_抜粋箇所_.
+-------+

再エネ大量導入下における水素製造の役割と政策的課題:国際事例を踏まえて
はじめに
世界的に脱炭素化への動きが加速する中で、再生可能エネルギー(以下、再エネ)の導入量は飛躍的に増加しています。しかし、太陽光や風力といった変動性の高い再エネの大量導入は、電力系統の安定性維持に新たな課題をもたらしています。余剰電力の発生、需給バランスの調整難化、送配電網への負担増大といった問題に対し、蓄電池や揚水発電などの対策が進められていますが、その容量や設置場所には限界があります。
このような状況下、再エネ由来の電力を用いて水を電気分解し水素を製造する「再エネ連動型水素製造」が、電力システムにおける重要な役割を担う可能性が注目されています。再エネの余剰電力を有効活用できるだけでなく、電力需要が低い時間帯に水素を製造し貯蔵することで、再エネの出力変動を吸収し、電力系統の安定化に貢献することが期待されています。

+-------+

_データ可視化画像_.
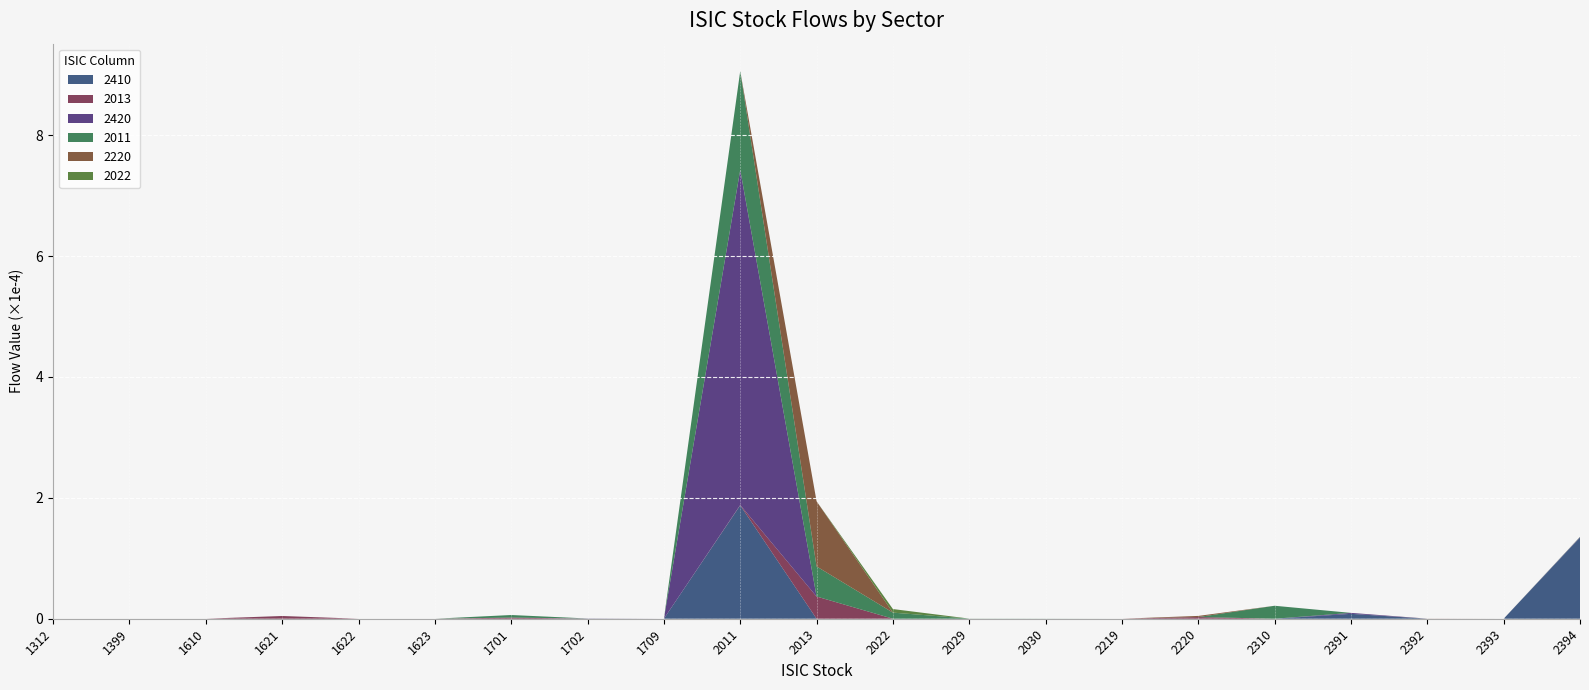

At which label does 2410 reach its peak?

2011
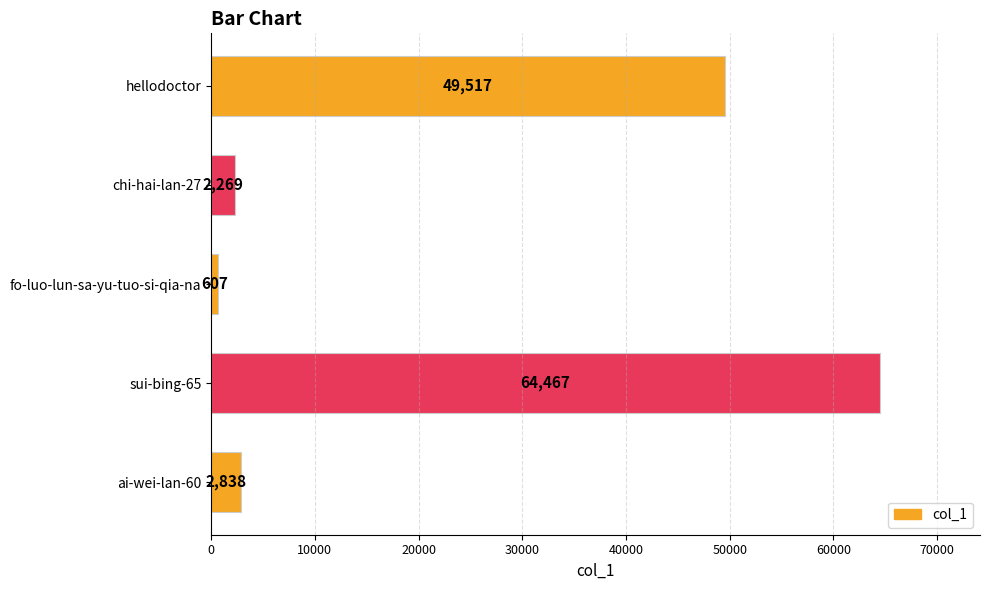

What is the change in value from ai-wei-lan-60 to fo-luo-lun-sa-yu-tuo-si-qia-na?

-2231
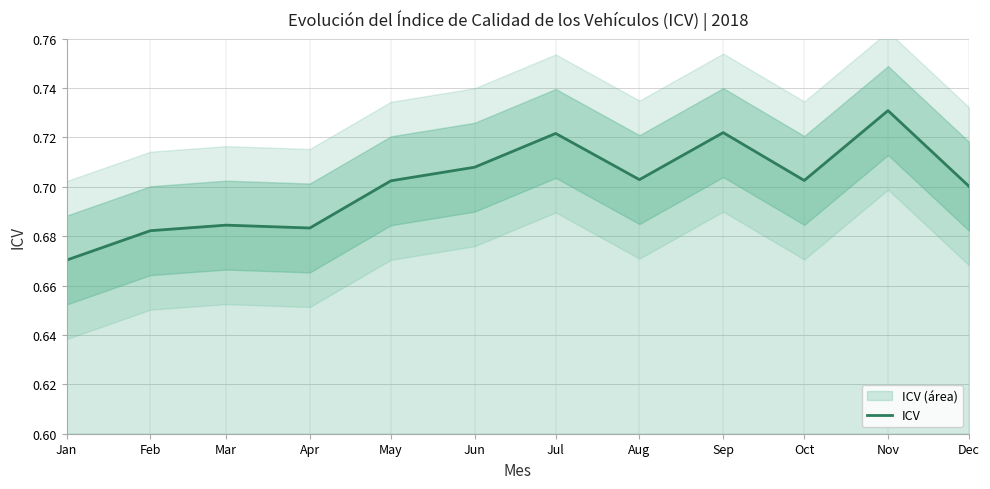

Reading left to right, list all the values displayed in this chart.

0.7	0.7	0.7	0.7	0.7	0.7	0.7	0.7	0.7	0.7	0.7	0.7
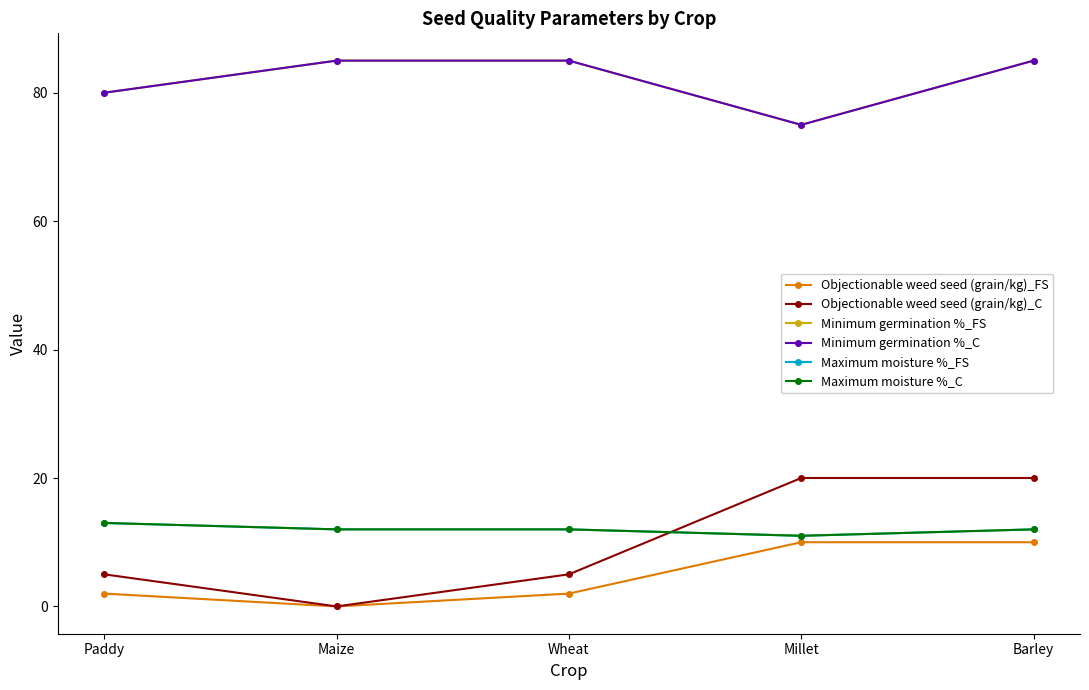

True or false: Maximum moisture %_FS has more than 0 points higher than both neighbors.

False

+-------+

_作業内容 1_.
抜粋箇所をもとに、次の問いに答えてください。
(a) 変動性の高い再エネの例として挙げられているものは何か。
(b) 蓄電池や揚水発電などの対策は、何に限界があるとされているか。
(c) 水素を製造し貯蔵するのはどのような時間帯とされているか。
_作業内容 2_. 抜粋箇所が、変動性の高い再エネの大量導入に伴う問題として挙げているものをすべて書き出すこと。
記録はこの作業に関わらない。

_解答欄 1_.
(a) 太陽光と風力
(b) 容量と設置場所
(c) 電力需要が低い時間帯

_解答欄 2_.
余剰電力の発生
需給バランスの調整難化
送配電網への負担増大